Escucho por la radio que son demasiados los que antes de ir a trabajar necesitan tomarse un ansiolítico. Y eso sin contabilizar los que aplacan el dolor con analgésicos, o los de la copa para aguantar la jornada, o los que van al trabajo arrastrándose y regresan a casa, hechos una piltrafa, para derrumbarse en el sofá hasta el día siguiente. Parecidos males afectan si te dedicas a las tareas domésticas, o si estás al cuidado de alguien, si te encuentras en el paro, o ya jubilado, o solo solísimo, sin saber a qué se debe ese malestar que siempre está ahí.
Tenemos tantos problemas que 365 no son suficientes para dedicarles su día mundial a todos. Incluso se ha hecho un hueco en el calendario para “celebrar” el día del dolor. Cuando eres joven, el dolor es el síntoma, pero con el tiempo se convierte en el diagnóstico. Siempre duele algo: dolores antiguos, que son ya parte de tu forma de percibir el mundo, de subir una escalera o de cruzar las piernas al sentarte, y luego esos dolores nuevos, que son los que asustan, que irrumpen como el charlatán de la barra del bar, y que confías en que se larguen lo antes posible.
Poco a poco se van pasando los años de la soberbia, en los que crees que podrás controlar tu cuerpo comiendo lechuga u obedeciendo a la pulsera que cuenta tus pasos, esos años en los que acudes al médico como al FMI, suplicando que te reprograme para volver al kilómetro cero. Con el tiempo, sentirse mal pero no tan mal, o bien pero no muy bien, es la mayor aspiración. Se pueden hacer muchísimas cosas, aunque estés pocho, eso es un hecho, porque si no el mundo se habría ido por el desagüe hace siglos.

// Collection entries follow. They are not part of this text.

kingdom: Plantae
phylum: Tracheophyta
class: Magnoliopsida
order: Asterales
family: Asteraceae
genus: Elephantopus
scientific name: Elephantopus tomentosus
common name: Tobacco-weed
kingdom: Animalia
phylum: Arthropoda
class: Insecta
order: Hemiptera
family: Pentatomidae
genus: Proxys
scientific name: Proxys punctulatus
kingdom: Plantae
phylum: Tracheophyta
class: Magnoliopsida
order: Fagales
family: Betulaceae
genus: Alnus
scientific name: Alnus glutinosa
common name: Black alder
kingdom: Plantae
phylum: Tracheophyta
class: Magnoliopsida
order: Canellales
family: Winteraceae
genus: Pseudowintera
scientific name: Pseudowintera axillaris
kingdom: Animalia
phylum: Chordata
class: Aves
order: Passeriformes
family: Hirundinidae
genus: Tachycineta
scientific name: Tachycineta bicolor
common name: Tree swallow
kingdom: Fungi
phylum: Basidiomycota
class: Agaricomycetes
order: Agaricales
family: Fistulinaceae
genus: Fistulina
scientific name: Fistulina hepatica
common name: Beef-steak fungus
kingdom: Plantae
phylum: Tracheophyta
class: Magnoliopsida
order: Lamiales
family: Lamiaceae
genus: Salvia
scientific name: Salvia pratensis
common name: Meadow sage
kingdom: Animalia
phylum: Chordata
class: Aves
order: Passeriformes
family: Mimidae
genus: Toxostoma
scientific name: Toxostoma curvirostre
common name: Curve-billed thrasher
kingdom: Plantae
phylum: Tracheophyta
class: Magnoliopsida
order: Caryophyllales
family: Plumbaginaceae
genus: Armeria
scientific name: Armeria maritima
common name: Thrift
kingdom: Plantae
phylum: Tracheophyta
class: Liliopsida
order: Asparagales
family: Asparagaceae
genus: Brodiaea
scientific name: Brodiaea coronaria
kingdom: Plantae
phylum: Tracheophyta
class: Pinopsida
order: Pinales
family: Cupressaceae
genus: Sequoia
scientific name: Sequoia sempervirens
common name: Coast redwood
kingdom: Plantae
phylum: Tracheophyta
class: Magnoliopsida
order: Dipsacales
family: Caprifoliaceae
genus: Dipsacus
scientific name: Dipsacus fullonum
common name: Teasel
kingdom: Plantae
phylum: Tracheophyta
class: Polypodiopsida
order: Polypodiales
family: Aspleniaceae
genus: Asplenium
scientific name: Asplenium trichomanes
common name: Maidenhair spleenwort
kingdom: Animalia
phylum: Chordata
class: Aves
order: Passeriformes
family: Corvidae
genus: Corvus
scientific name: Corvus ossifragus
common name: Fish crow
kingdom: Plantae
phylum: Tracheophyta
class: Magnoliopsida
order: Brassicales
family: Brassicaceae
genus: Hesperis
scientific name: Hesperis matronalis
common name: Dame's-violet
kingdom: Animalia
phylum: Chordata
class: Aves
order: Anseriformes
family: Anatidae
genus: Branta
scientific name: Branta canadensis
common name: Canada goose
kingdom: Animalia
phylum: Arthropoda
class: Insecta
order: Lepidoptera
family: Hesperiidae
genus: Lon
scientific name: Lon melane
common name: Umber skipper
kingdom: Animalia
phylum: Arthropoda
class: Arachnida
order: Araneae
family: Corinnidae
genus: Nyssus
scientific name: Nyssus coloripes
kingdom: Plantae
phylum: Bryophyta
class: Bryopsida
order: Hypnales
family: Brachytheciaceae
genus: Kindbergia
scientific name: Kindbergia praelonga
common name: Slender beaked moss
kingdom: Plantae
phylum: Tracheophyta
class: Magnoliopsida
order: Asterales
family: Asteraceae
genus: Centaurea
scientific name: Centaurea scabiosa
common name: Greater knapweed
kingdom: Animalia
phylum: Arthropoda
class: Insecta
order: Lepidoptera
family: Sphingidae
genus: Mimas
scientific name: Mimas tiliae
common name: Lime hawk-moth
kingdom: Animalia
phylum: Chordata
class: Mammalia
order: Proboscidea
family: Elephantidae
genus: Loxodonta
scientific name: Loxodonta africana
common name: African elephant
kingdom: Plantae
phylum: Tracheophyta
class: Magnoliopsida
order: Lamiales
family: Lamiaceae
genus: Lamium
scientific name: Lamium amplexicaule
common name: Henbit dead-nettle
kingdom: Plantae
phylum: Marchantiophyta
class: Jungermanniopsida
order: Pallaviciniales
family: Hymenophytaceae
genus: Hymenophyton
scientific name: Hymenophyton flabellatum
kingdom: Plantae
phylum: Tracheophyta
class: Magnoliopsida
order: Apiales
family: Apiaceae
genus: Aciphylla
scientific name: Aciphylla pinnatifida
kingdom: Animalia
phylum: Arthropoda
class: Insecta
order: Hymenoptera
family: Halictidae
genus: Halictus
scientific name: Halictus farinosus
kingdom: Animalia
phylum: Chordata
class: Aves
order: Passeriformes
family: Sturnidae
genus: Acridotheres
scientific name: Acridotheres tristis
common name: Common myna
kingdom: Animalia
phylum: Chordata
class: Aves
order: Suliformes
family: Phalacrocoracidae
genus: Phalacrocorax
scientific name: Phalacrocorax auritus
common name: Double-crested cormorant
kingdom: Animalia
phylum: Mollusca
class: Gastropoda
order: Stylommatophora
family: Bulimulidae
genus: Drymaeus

Leo también que casi la mitad de los escolares está triste, y me pregunto cuándo la tristeza se convirtió en plaga, y si no tendremos algo de culpa los mayores y esos malditos libros de sea feliz en ocho días. Se proclama que todos tenemos derecho, y casi deber, de ser felices, pero luego resulta que la mochila pesa, y las clases son aburridas, y las parejas se rompen, y en la cola del super se cuela la gente, y encima te duele la espalda.
Con el dolor alojado en el lomo, o con esa felicidad que añoramos como Adán a su costilla, llega el lunes, el otoño y el año siguiente. El ritmo normal, entre el sobresalto y el aburrimiento, que marca la rutina. Y la dosis de cuidados paliativos, tan importantes para la dignidad de los verdaderamente enfermos, y tan necesarios para cualquiera. ¿Qué necesitan, muchos de los que llenan la sala de espera del médico? La receta, sí. Pero también la palabra, ese soplo invisible sobre la herida.
La vida, “está repleta de enojos, preocupaciones de todas clases, penas sin número, enfermedades de muchas formas dolorosas, y, en fin, tantas clases de males, que nadie podría enumerarlos”, tal como escribía Nathaniel Hawthorne en su preciosa recreación del mito de Pandora. Pero también en esa caja maldita habita un hada minúscula: “A veces me volveré invisible a vuestros ojos y os parecerá que me he ido para siempre. Pero, quizá, en el momento menos pensado, veréis el brillo de mis alas en el techo de la casa.”. El dolor ahí sigue, pero también la esperanza.